Acute respiratory emergencies in the pediatric patient are common and may, if improperly treated, result in significant morbidity and mortality.
The clinician must maintain an awareness of the unique anatomic and physiologic characteristics of the respiratory tract in the growing infant and child.
Stridor may originate anywhere in the upper airway from anterior nares to subglottic region.
The most common causes of acute upper airway obstruction are croup, epiglottitis, and foreign-body obstruction. Additional processes include peritonsillar abscess, bacterial tracheitis, and retropharyngeal abscess.
Acute upper airway emergencies are common in the pediatric patient and can result in significant morbidity and mortality. Calm, decisive, and deliberate intervention ensures the most effective outcome. Accurate assessment of the child in respiratory distress remains the most critical step in patient care and an expanded knowledge of the most frequent airway problems encountered will assist in the proper evaluation, treatment, and disposition of these patients.
The small caliber of the upper airway in children results in greater baseline airway resistance and makes it vulnerable to occlusion. Any process that further narrows the airway will cause an exponential rise in airway resistance and, as a result, will increase in the work of breathing. As the child perceives distress, an increase in respiratory effort augments turbulence and increases resistance to an even greater degree.

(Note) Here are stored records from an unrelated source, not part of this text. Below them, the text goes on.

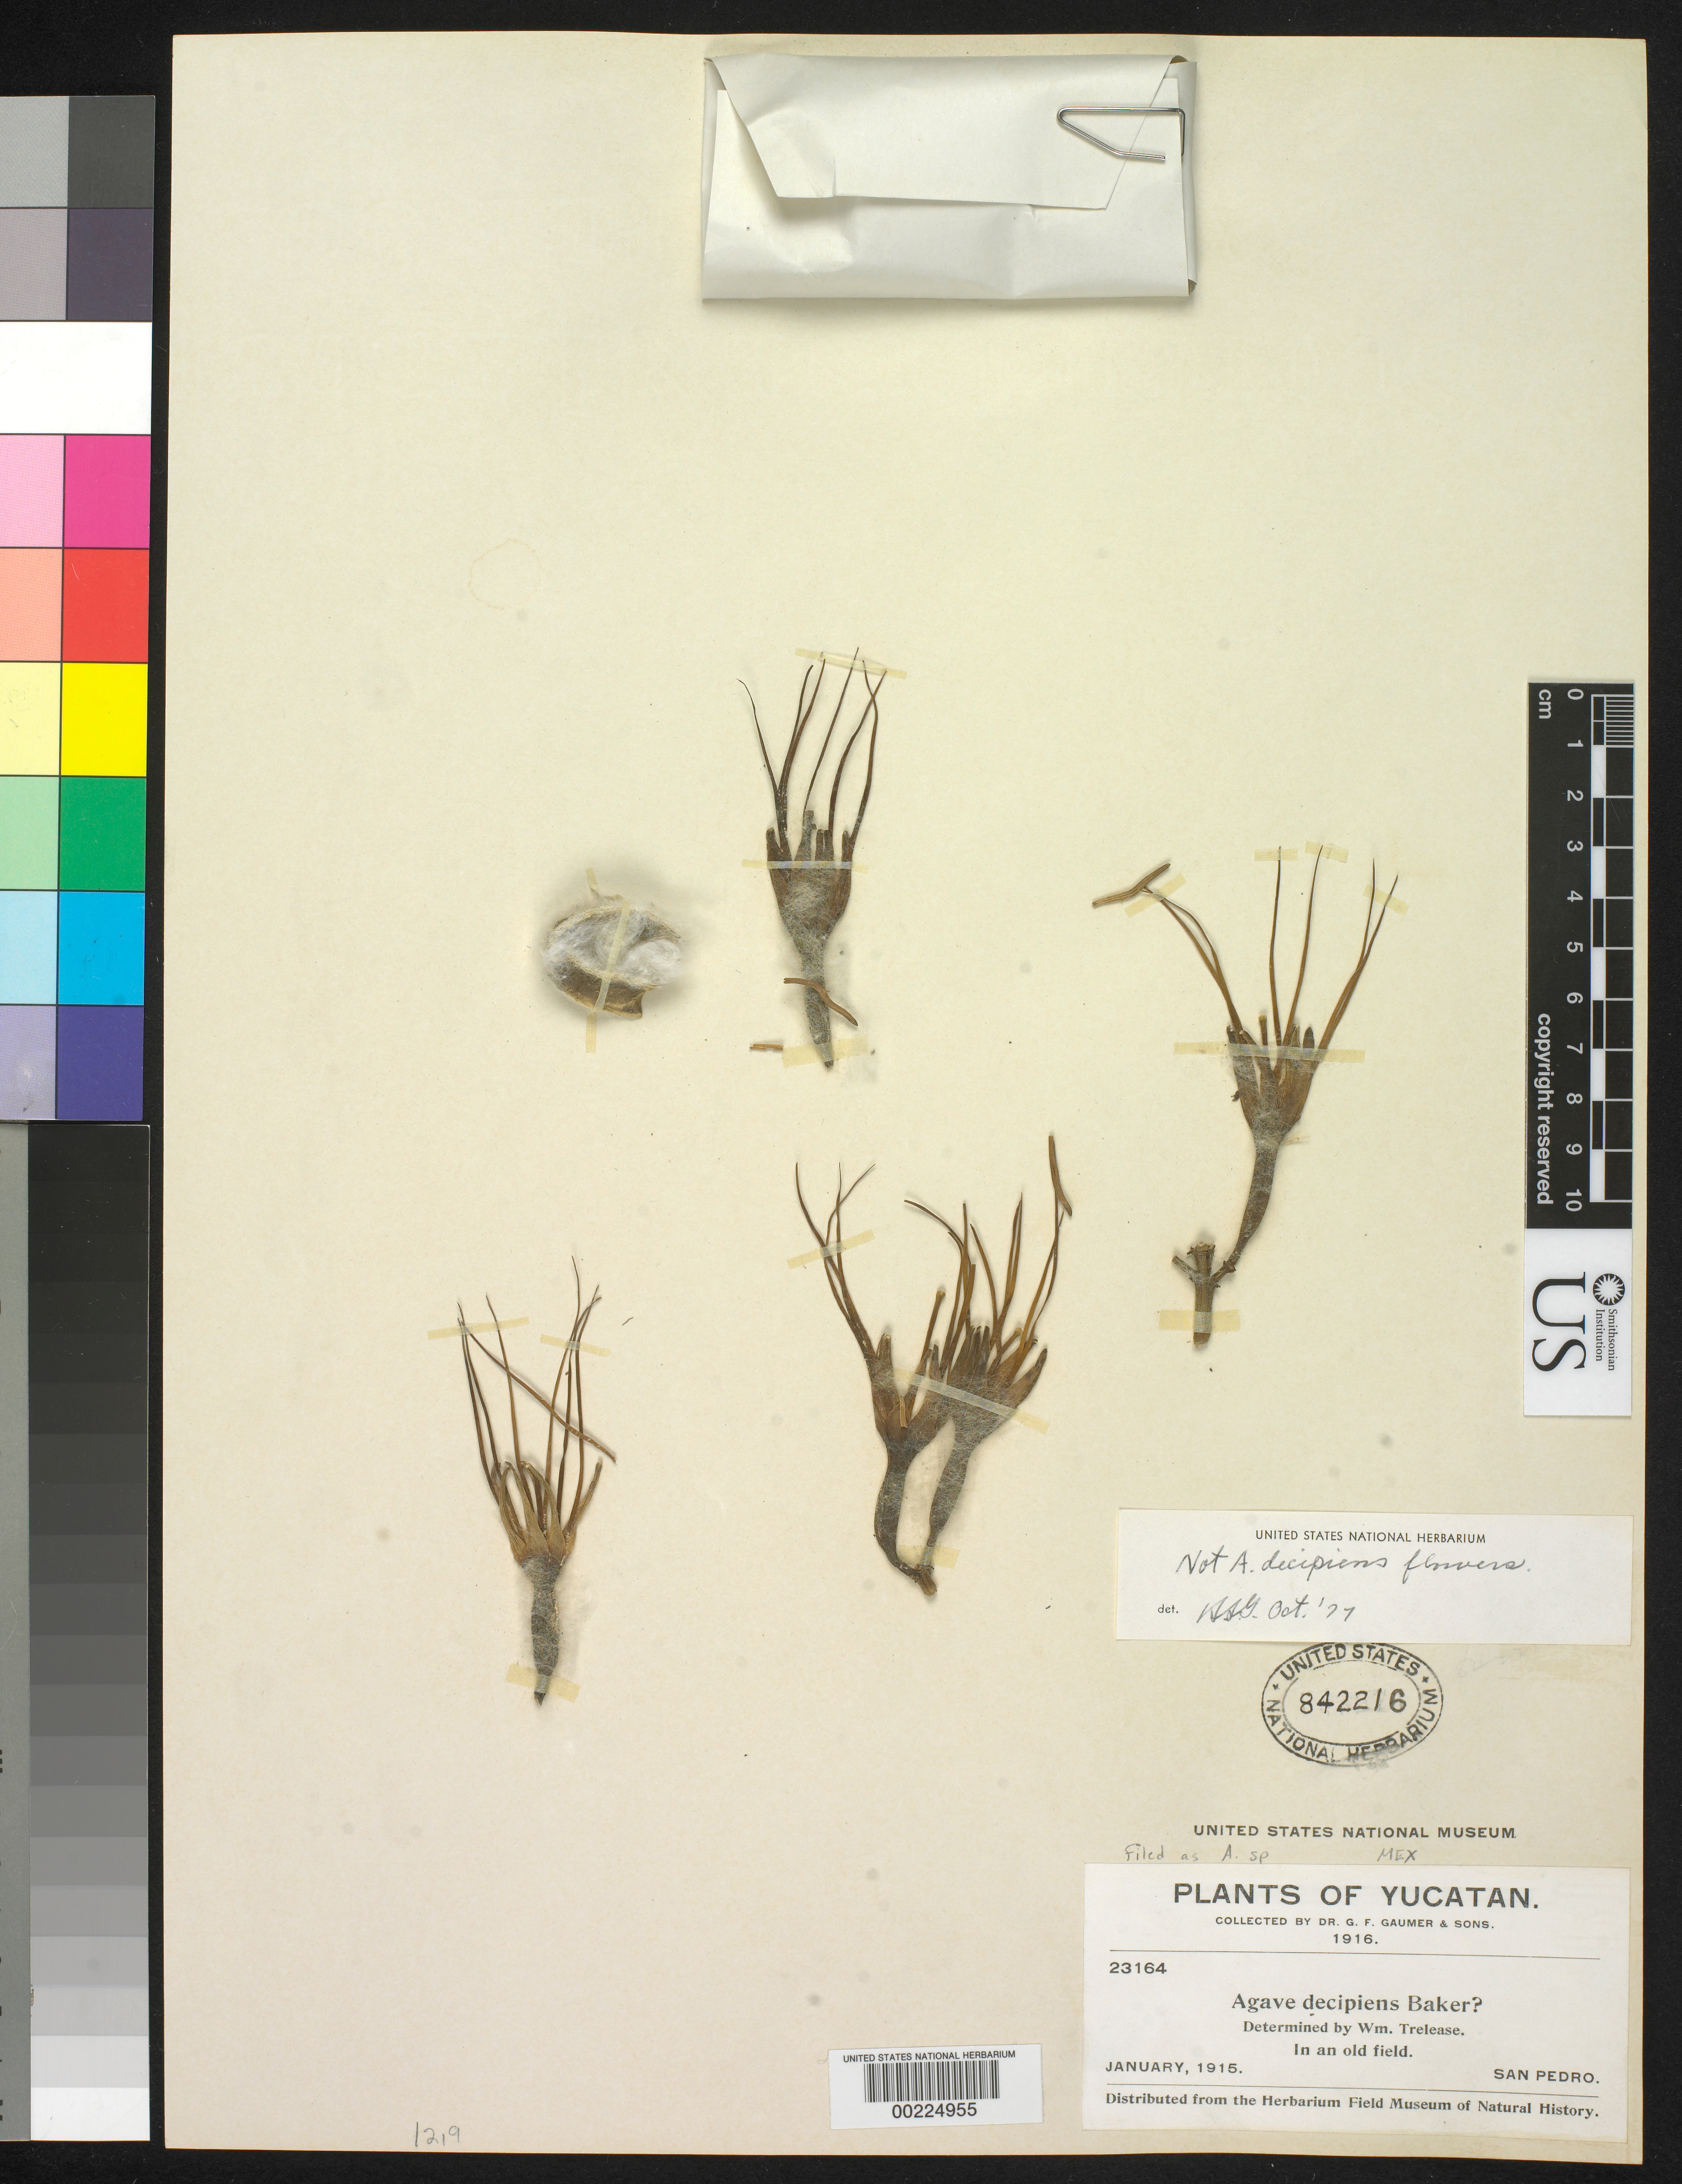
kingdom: Plantae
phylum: Tracheophyta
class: Liliopsida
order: Asparagales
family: Asparagaceae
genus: Agave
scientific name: Agave sp.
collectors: G. F. Gaumer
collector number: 23164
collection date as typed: Jan 1915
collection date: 1915-01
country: Mexico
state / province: Yucatán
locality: San Pedro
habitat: In an old field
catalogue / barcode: US 842216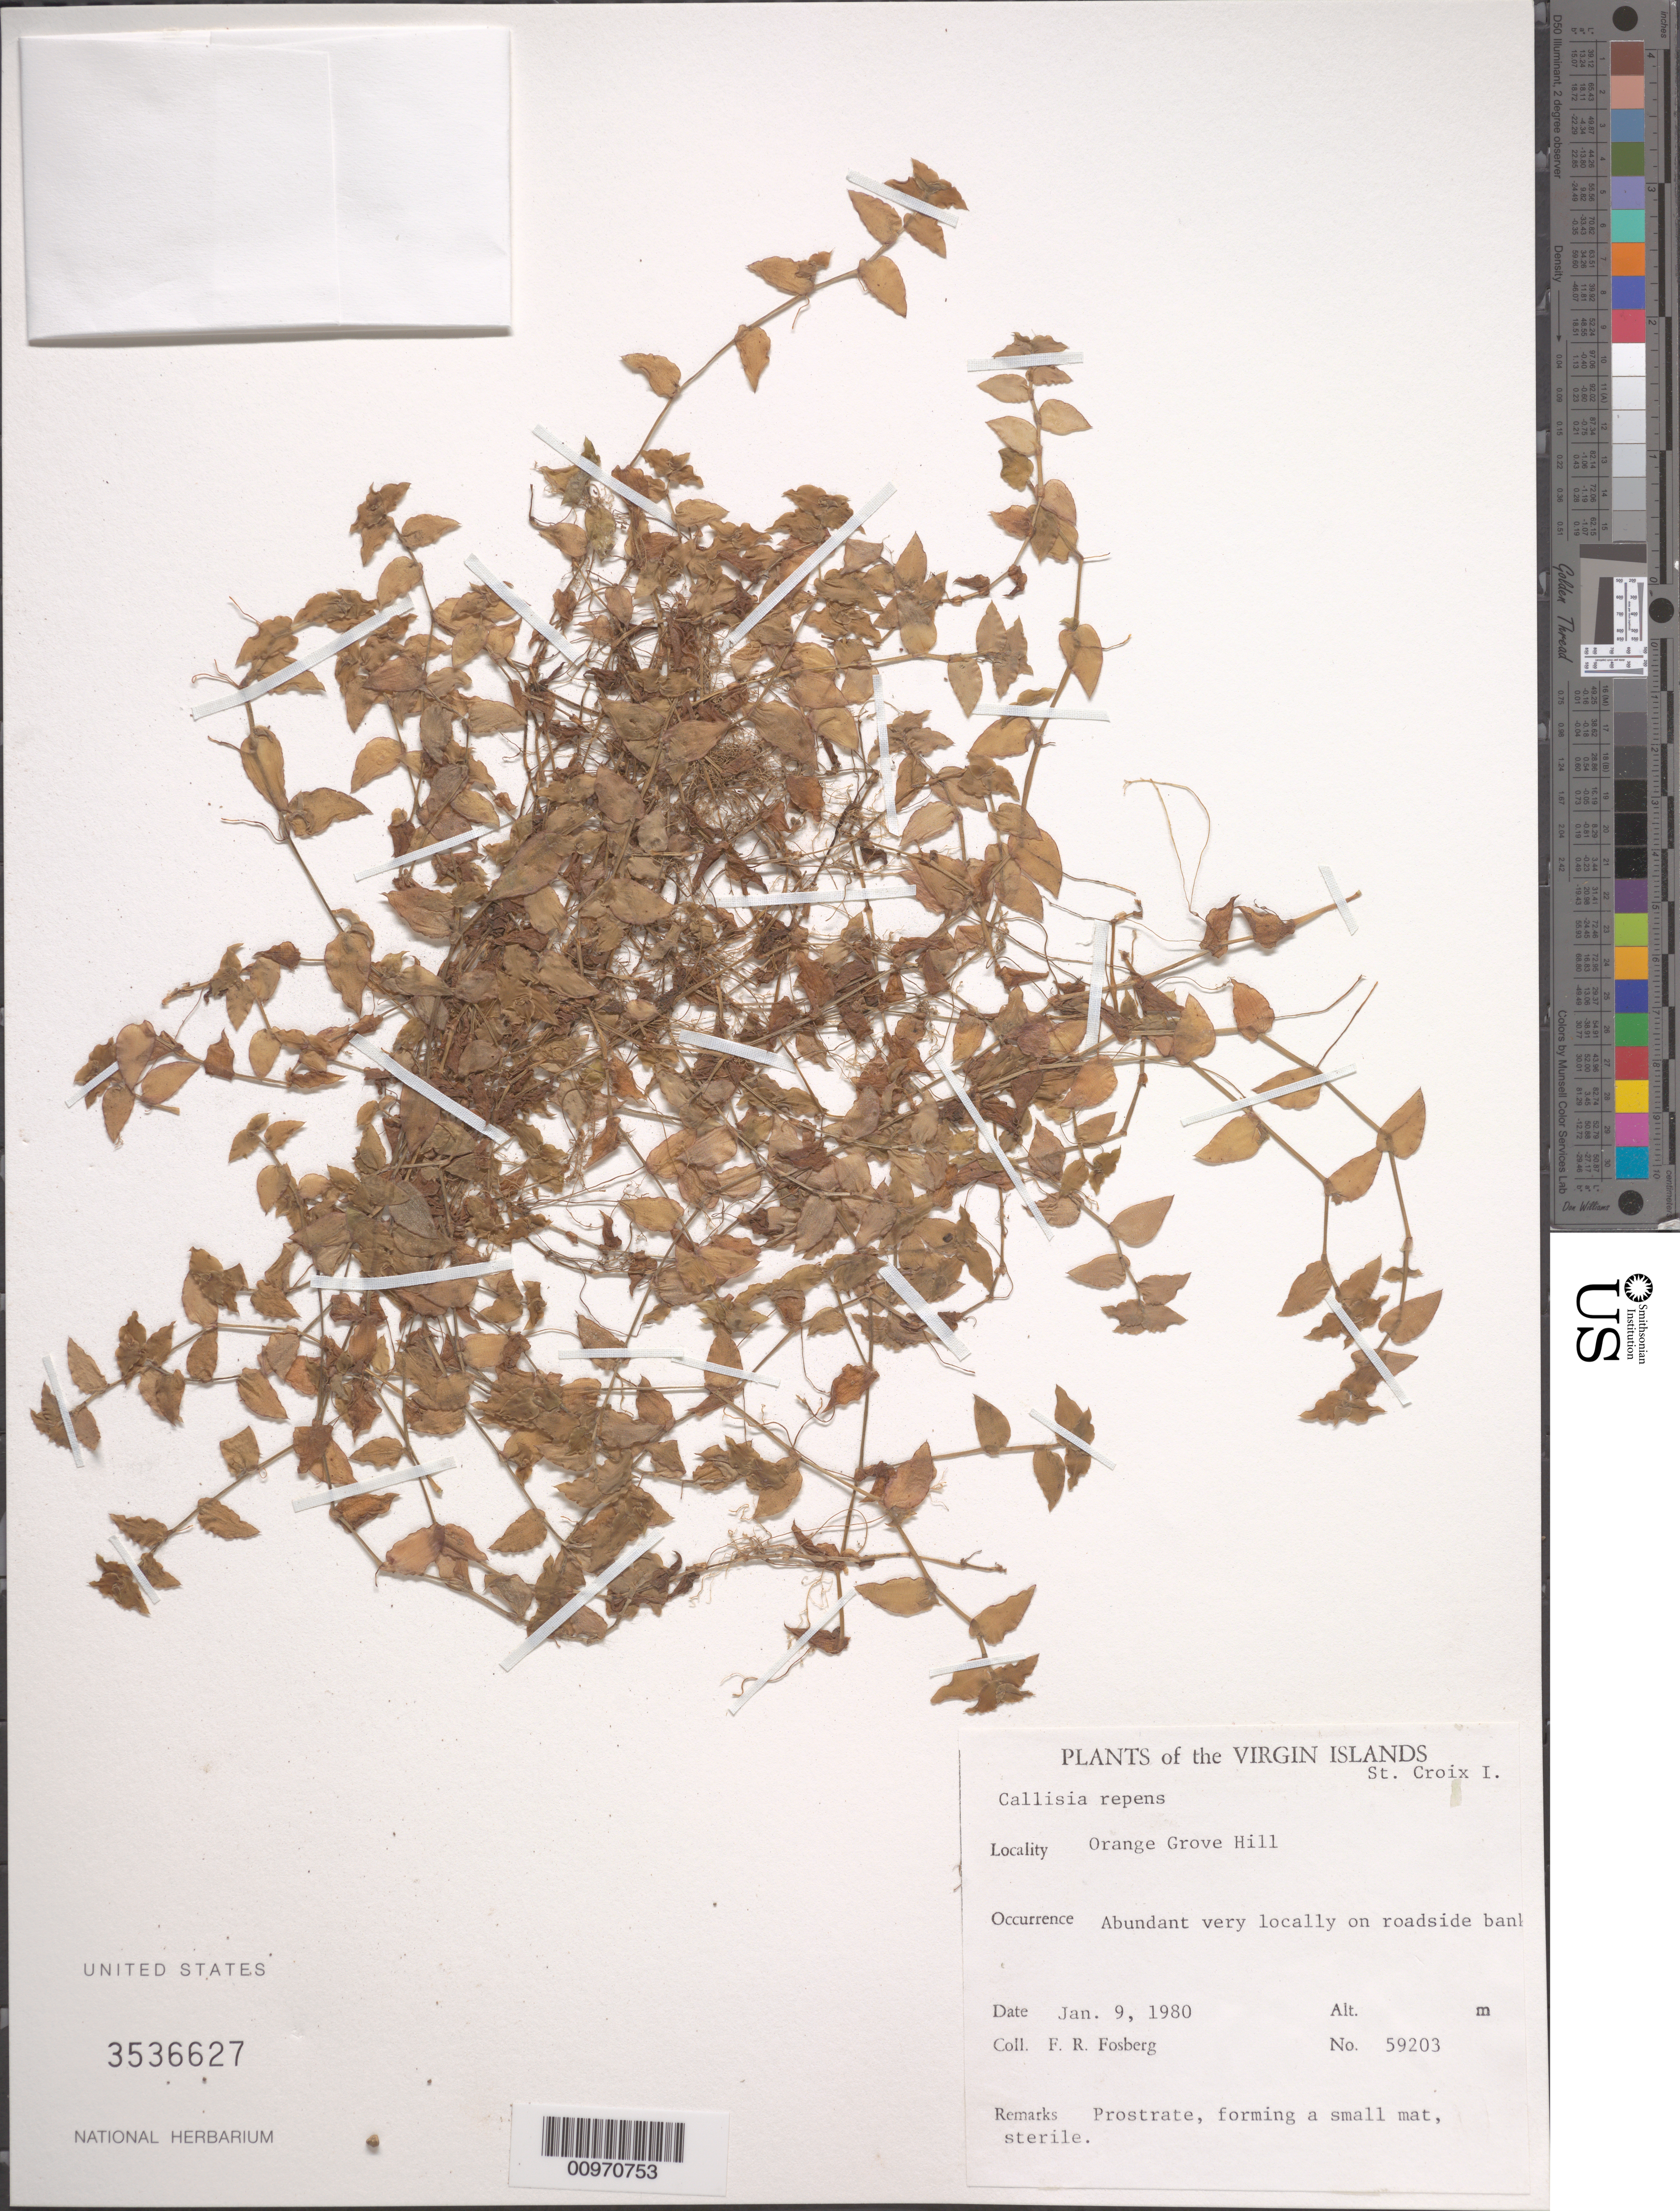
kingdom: Plantae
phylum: Tracheophyta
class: Liliopsida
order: Commelinales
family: Commelinaceae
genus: Callisia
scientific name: Callisia repens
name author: (Jacq.) L.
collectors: F. R. Fosberg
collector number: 59203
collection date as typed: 09 Jan 1980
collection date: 1980-01-09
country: U.S. Virgin Islands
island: St. Croix I.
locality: Orange Grove Hill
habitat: On roadside bank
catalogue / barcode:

Since the young infant is primarily a nasal breather, any degree of nasopharyngeal obstruction may result in significant increase in work of breathing. The large tongue of infants and small children can occlude the oropharynx, especially with altered mental status and decreased muscle tone. Interventions such as tilting the head or lifting the chin may correct this effect. Insertion of an orotracheal or a nasotracheal airway may assist in alleviating respiratory distress. Older children will frequently present with enlarged tonsillar and adenoidal tissues. The pediatric trachea is easily compressible because of incomplete closure of the cartilaginous rings. Any maneuver that overextends the neck contributes to compression of this structure and secondary upper airway obstruction.
Abnormalities in respiratory function are eventually reflected in physical symptoms and signs ranging from subtle changes to obvious distress. Respiratory failure ensues when respiratory efforts cannot maintain adequate respiratory function, either oxygenation or ventilation.
Tachypnea represents the most common response of the child to increased respiratory needs. Although most commonly caused by hypoxia and hypercarbia, tachypnea may also be a secondary response to metabolic acidosis, pain, or central nervous system insult. Tachycardia represents a sign of distress of any etiology in the pediatric patient. This would include the patient with respiratory compromise.
Infants and children use accessory muscles as a compensatory mechanism to support the increased work of breathing. Intercostal, subcostal, sub- and supersternal, and supraclavicular retractions as well as nasal flaring are commonly seen.